__WHAT YOU ARE ASKED TO DO__:
What lines below include the string "avec"? Pick them out and copy them.

Start of EXERCISE MATERIALS

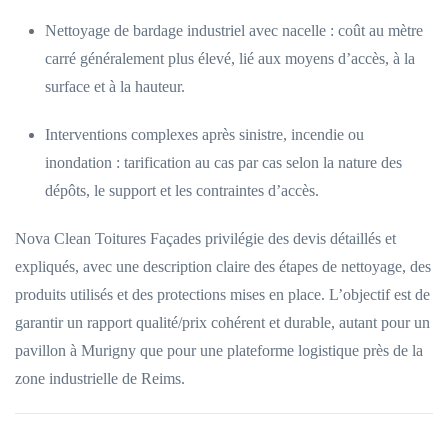
Nettoyage de bardage industriel avec nacelle : coût au mètre
carré généralement plus élevé, lié aux moyens d’accès, à la
surface et à la hauteur.
Interventions complexes après sinistre, incendie ou
inondation : tarification au cas par cas selon la nature des
dépôts, le support et les contraintes d’accès.
Nova Clean Toitures Façades privilégie des devis détaillés et
expliqués, avec une description claire des étapes de nettoyage, des
produits utilisés et des protections mises en place. L’objectif est de
garantir un rapport qualité/prix cohérent et durable, autant pour un
pavillon à Murigny que pour une plateforme logistique près de la
zone industrielle de Reims.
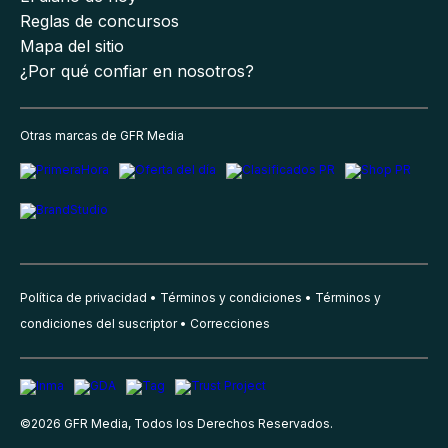
Reglas de concursos
Mapa del sitio
¿Por qué confiar en nosotros?
Otras marcas de GFR Media
Política de privacidad
Términos y condiciones
Términos y
condiciones del suscriptor
Correcciones
©
2026
GFR Media, Todos los Derechos Reservados.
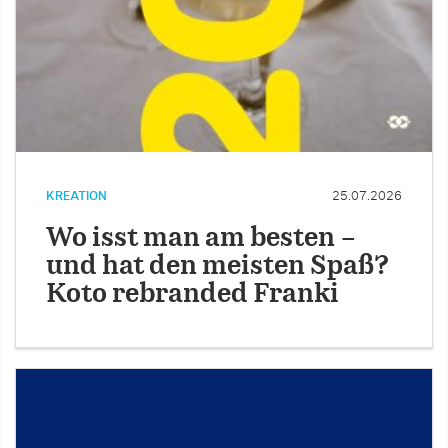
KREATION
25.07.2026
Wo isst man am besten –
und hat den meisten Spaß?
Koto rebranded Franki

End of EXERCISE MATERIALS

__ANSWER TO THIS PROBLEM__:
Nettoyage de bardage industriel avec nacelle : coût au mètre
expliqués, avec une description claire des étapes de nettoyage, des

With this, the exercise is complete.